Deze ongelijke verdeling van de DPP4-receptor in de luchtwegen en de longen zou de ‘gematigde’ infectiviteit van MERS-CoV kunnen verklaren. Dit lijkt ook de reden te zijn waarom MERS-CoV zich tijdens de maximale verspreidingsfase niet ongecontroleerd verspreidde.

Hoe wordt MERS behandeld?

Een algemeen aanvaarde medicamenteuze behandeling die MERS kan genezen, is momenteel niet beschikbaar.

Artsen proberen daarom in geval van nood de gezondheid van getroffen patiënten zo goed mogelijk te stabiliseren. Hierdoor kan het immuunsysteem van de getroffenen tijd kopen om het MERS-virus te verslaan.

Gebruik van reeds bekende antivirale middelen?

In sommige gevallen gebruiken artsen ook medicijnen die al tegen andere ziekten zijn ontwikkeld. Hier spelen “breedspectrum antivirale middelen” een bijzondere rol. Deze medicijnen zouden op zijn minst de replicatie van de MERS-ziekteverwekker bij geïnfecteerde patiënten moeten vertragen. Combinaties van actieve ingrediënten worden besproken:

Lopinavir en ritonavir: Ook de combinatiegeneesmiddelen lopinavir en ritonavir worden besproken. Ze worden beide gebruikt om HIV-infecties te behandelen. Beide medicijnen behoren tot de groep proteaseremmers, die een belangrijk viraal enzym blokkeren voor de aanmaak van nieuwe virusdeeltjes. Eerste onderzoeken in de context van MERS-CoV laten een licht positief effect zien op de ziekteprogressie. Het is echter onwaarschijnlijk dat de virale replicatie volledig wordt onderdrukt met deze combinatiebehandeling.

DPP4-remmers: De DPP4-receptor speelt een belangrijke rol bij het binnendringen van MERS-CoV in de menselijke cel. Als de DPP4-receptor specifiek wordt geblokkeerd door medicijnen – zo luidt de hypothese – zou de toegang van de MERS-CoV-ziekteverwekker mogelijk kunnen worden tegengehouden.

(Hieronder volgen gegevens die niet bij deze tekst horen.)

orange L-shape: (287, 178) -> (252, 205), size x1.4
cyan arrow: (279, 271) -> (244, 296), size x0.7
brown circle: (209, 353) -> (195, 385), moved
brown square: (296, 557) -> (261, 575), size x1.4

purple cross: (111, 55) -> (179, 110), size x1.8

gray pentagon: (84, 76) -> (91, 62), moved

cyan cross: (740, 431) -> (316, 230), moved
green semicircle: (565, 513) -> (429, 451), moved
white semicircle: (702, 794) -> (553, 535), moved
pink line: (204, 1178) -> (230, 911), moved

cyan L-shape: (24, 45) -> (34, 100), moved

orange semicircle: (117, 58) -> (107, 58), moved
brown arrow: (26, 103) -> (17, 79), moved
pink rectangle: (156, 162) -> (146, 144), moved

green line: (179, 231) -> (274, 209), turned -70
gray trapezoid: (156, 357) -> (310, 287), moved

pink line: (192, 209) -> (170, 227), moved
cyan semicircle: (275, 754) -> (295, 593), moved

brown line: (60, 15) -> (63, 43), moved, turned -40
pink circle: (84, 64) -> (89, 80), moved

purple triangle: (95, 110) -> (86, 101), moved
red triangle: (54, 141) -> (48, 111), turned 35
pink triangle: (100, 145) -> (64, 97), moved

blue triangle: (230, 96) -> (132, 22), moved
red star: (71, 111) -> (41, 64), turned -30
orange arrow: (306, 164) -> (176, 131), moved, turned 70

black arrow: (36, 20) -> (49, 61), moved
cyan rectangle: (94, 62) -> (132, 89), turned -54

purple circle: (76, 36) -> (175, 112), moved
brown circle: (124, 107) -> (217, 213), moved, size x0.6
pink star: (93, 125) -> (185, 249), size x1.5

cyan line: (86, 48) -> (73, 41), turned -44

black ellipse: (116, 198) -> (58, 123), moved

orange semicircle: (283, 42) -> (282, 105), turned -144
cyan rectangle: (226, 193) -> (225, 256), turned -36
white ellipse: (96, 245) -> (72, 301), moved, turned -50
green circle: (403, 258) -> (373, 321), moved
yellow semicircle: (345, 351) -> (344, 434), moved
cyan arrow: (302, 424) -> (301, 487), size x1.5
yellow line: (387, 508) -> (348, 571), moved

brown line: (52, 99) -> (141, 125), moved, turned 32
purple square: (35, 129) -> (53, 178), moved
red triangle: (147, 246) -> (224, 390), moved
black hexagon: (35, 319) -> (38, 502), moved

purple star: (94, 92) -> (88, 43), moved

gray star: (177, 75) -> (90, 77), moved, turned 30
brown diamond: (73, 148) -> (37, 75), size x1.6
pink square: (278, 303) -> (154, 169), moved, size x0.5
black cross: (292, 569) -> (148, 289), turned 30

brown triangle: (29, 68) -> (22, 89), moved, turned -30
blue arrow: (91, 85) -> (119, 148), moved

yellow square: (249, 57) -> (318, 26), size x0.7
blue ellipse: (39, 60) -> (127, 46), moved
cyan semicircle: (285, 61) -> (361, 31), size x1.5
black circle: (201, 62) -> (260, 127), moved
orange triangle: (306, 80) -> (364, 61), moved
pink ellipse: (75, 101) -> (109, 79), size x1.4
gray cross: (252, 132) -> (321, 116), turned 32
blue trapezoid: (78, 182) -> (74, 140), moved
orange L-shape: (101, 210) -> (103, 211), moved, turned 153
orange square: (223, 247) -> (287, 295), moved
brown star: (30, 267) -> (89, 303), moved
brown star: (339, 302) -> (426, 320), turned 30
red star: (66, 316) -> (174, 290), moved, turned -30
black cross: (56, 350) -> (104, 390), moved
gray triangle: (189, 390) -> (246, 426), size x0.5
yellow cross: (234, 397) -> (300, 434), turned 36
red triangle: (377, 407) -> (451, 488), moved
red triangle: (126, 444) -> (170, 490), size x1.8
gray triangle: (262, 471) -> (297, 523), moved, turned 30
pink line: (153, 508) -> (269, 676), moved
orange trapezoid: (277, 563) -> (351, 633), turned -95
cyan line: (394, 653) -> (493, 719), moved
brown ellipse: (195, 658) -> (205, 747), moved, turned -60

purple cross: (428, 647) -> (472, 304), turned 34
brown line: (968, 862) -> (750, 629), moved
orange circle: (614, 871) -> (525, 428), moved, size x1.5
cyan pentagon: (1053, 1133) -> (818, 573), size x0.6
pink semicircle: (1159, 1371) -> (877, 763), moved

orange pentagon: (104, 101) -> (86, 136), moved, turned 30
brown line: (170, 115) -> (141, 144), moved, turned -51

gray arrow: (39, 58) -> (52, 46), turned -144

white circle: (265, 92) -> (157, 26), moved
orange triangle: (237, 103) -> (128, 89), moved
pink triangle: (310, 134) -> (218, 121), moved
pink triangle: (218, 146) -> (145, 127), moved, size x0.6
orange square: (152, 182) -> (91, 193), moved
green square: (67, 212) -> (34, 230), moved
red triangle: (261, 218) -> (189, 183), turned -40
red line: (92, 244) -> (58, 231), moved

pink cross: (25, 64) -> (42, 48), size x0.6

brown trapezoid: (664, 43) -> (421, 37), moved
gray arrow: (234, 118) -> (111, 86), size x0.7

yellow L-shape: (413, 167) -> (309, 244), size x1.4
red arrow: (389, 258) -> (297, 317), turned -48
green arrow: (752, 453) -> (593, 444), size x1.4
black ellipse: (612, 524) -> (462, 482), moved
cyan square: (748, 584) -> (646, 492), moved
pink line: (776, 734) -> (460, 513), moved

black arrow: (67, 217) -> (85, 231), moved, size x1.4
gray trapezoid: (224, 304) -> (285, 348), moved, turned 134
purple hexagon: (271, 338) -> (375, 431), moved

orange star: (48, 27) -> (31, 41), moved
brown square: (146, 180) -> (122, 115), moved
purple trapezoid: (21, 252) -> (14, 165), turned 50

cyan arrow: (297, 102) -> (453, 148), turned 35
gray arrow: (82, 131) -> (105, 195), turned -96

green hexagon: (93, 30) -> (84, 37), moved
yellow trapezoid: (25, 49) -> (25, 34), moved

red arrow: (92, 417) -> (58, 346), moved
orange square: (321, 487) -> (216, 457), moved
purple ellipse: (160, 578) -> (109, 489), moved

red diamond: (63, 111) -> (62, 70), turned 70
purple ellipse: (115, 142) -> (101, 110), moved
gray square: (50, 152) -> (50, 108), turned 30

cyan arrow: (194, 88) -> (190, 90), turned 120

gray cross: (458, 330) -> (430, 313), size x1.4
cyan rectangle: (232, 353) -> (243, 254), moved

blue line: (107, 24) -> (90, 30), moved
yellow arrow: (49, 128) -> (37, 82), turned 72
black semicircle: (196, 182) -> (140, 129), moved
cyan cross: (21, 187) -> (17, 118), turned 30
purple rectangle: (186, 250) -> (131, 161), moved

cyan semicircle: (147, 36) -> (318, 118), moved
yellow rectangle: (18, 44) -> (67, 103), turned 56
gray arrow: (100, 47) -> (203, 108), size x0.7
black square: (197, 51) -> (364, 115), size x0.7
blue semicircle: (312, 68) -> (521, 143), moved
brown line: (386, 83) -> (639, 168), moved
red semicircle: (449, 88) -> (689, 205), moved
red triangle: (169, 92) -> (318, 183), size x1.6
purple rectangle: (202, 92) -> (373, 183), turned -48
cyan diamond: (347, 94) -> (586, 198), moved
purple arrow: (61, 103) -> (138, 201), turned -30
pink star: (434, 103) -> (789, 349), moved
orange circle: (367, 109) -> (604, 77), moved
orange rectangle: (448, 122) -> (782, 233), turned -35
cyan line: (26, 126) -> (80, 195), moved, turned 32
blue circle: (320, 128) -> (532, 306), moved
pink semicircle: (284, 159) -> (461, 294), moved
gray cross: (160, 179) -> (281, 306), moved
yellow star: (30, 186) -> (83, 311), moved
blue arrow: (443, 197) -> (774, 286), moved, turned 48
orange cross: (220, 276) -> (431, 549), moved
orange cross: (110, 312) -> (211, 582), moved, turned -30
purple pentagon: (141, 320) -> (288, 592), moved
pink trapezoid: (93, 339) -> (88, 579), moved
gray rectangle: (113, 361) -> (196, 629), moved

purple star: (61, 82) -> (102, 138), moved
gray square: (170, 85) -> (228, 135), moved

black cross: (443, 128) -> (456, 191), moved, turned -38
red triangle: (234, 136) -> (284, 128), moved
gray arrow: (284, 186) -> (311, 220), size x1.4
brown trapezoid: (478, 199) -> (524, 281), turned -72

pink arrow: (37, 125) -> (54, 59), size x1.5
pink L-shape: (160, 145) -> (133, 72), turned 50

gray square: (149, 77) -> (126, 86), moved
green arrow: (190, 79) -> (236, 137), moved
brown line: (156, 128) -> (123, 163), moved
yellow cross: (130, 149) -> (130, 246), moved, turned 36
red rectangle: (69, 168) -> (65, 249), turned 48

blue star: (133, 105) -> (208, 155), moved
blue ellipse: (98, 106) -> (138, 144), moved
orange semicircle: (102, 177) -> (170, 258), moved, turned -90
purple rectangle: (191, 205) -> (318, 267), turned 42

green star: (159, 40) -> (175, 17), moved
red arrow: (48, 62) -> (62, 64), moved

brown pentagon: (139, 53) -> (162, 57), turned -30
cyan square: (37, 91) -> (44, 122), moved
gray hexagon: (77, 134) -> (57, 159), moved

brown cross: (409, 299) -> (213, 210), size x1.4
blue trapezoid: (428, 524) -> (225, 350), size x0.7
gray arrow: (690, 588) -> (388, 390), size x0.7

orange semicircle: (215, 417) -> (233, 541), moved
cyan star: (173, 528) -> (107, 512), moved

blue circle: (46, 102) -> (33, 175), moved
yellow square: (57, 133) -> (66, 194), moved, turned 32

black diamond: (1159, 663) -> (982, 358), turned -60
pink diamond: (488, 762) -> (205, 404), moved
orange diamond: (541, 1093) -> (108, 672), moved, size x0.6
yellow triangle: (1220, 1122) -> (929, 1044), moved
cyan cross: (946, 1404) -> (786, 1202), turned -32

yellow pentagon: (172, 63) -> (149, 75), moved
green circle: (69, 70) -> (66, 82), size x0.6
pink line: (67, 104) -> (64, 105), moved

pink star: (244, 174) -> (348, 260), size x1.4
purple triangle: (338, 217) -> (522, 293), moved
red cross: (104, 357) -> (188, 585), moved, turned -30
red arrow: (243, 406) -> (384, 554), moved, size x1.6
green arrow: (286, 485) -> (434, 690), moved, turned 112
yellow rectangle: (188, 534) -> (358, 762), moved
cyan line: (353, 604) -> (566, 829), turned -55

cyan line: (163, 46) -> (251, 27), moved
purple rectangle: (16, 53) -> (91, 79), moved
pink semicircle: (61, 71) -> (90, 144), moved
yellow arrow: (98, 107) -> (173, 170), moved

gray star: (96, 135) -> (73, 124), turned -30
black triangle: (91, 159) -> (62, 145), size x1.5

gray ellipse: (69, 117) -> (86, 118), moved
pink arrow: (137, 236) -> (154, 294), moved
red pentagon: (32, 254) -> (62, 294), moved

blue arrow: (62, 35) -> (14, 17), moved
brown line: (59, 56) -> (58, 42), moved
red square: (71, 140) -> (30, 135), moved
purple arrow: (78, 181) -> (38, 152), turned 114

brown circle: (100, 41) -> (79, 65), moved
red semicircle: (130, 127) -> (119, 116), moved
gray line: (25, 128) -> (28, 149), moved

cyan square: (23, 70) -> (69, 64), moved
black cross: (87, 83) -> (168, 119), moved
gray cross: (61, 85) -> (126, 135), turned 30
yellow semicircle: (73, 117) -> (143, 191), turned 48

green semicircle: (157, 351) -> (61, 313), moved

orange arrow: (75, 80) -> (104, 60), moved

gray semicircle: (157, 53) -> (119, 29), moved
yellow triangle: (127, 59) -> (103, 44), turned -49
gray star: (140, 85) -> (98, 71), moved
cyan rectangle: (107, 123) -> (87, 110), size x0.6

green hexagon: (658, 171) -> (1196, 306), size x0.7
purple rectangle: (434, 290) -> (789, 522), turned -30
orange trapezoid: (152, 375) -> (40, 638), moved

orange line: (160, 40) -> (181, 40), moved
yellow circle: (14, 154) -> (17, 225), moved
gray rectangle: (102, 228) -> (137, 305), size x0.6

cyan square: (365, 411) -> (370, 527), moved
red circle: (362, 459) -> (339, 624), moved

DPP4 vervult echter ook een belangrijke rol bij het beheersen van het menselijke immuunsysteem. De zorg is dat remming van de DPP4-receptor de gewenste activiteit van bepaalde T-effectorcellen zou kunnen verminderen. Hoewel nog niet eenduidig ​​opgehelderd, worden DPP4-remmers er daarom van verdacht (systemische) bijwerkingen te veroorzaken. Verder onderzoek in deze context is daarom dringend nodig.